-- Opening Marker --

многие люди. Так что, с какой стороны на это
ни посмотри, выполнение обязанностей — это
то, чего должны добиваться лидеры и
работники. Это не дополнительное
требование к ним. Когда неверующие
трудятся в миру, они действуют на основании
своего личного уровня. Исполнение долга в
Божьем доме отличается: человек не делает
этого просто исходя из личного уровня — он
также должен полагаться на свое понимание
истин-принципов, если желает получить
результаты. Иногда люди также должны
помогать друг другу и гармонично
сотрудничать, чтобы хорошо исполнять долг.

-- Closing Marker --

Give the text lines from the rows above as a numbered list, omitting any blank lines.

* **OUTPUT OF THE TASK**:
1. многие люди. Так что, с какой стороны на это
2. ни посмотри, выполнение обязанностей — это
3. то, чего должны добиваться лидеры и
4. работники. Это не дополнительное
5. требование к ним. Когда неверующие
6. трудятся в миру, они действуют на основании
7. своего личного уровня. Исполнение долга в
8. Божьем доме отличается: человек не делает
9. этого просто исходя из личного уровня — он
10. также должен полагаться на свое понимание
11. истин-принципов, если желает получить
12. результаты. Иногда люди также должны
13. помогать друг другу и гармонично
14. сотрудничать, чтобы хорошо исполнять долг.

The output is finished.